Judges and Magistrates attend Anti-money laundering and counter Terrorism Finance trainingPNGCJE
A total of twenty-four (24) Magistrates and six (6) Judges of the Supreme and National Court of PNG are currently undergoing a four-day Anti-money Laundering and Counter Terrorism Finance training in Port Moresby.
The workshop started on Tuesday and will conclude tomorrow 11 August. The training is organized by the PNG Centre for Judicial Excellence in collaboration with the United Nations Office on Drugs and Crime and supported by the Government of Norway through the Norway’s International Climate and Forest Initiative (NICFI).
Speaking during the opening of the training, Chief Justice of PNG Sir Gibbs Salika challenged the Judges and Magistrates to engage with the facilitator and co-facilitator and share their knowledge and ideas to develop a deep learning environment.
“Majority of the Judges from the PNG Judiciary have participated in this training in 2022 and we have extended the training this year to include our Magistrates as it is beneficial in providing them with a sound background knowledge on anti-money laundering and counter terrorism financing.
“It is important that we understand the context of anti-money laundering and counter terrorism financing in terms of knowledge, skills and awareness as Judges and Judicial officers.
“Money laundering is a crime and those who attempt to legitimize this illegal activity undermine the integrity of the financial system. It maybe that many in the public are not aware of this crime and there is likely a need for an awareness campaign to educate our society,” he said.
United Nations Resident Coordinator, Mr. Richard Stephen Howard Jr while speaking at the training said PNG has a rich cultural heritage and vast potential, blessed with an abundance of natural resources, and deserves a future free from the shadows of illicit financial activities.
“These resources are not just the pride of this nation but also the backbone of its economy. However, with great wealth comes great vulnerability. Criminal elements, both domestic and international, see these resources as ripe for exploitation, using them as vehicles to generate illegal proceeds.
“Illegal logging, unregulated mining, illegal fishing, and wildlife trafficking are just a few examples of how these criminals exploit our environment. They strip the land, sea, and forests, leaving behind a trail of environmental degradation, social disruption, and economic loss. The proceeds from these activities are then laundered through complex networks, making it challenging to trace and recover,” Mr. Howard said.

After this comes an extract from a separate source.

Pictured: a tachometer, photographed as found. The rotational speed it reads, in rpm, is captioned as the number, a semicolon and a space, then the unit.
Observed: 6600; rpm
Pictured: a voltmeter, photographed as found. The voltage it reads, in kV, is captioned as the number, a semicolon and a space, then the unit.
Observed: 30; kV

He said with PNG’s strategic location, while being a boom for trade and connectivity, unfortunately, also exposes the nation to heightened risks from transnational criminal organizations.
“These groups exploit the vast and complex maritime routes for the trafficking of illegal commodities, turning the Pacific into a conduit for their illicit activities.

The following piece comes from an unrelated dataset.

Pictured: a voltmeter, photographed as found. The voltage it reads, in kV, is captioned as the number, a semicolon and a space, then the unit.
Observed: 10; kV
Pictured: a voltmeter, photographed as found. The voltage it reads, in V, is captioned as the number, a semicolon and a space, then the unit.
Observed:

“As judges and magistrates, you hold a pivotal role in shaping this future. Your decisions can set precedents, inspire change, and ensure that the rule of law prevails over the clandestine operations of money launderers and other criminals.
I commend the judiciary of PNG for taking this proactive step, for seeking knowledge, and for committing to be at the forefront of this battle. The United Nations stands with you, ready to support, guide, and collaborate in every possible way,” Mr. Howard said.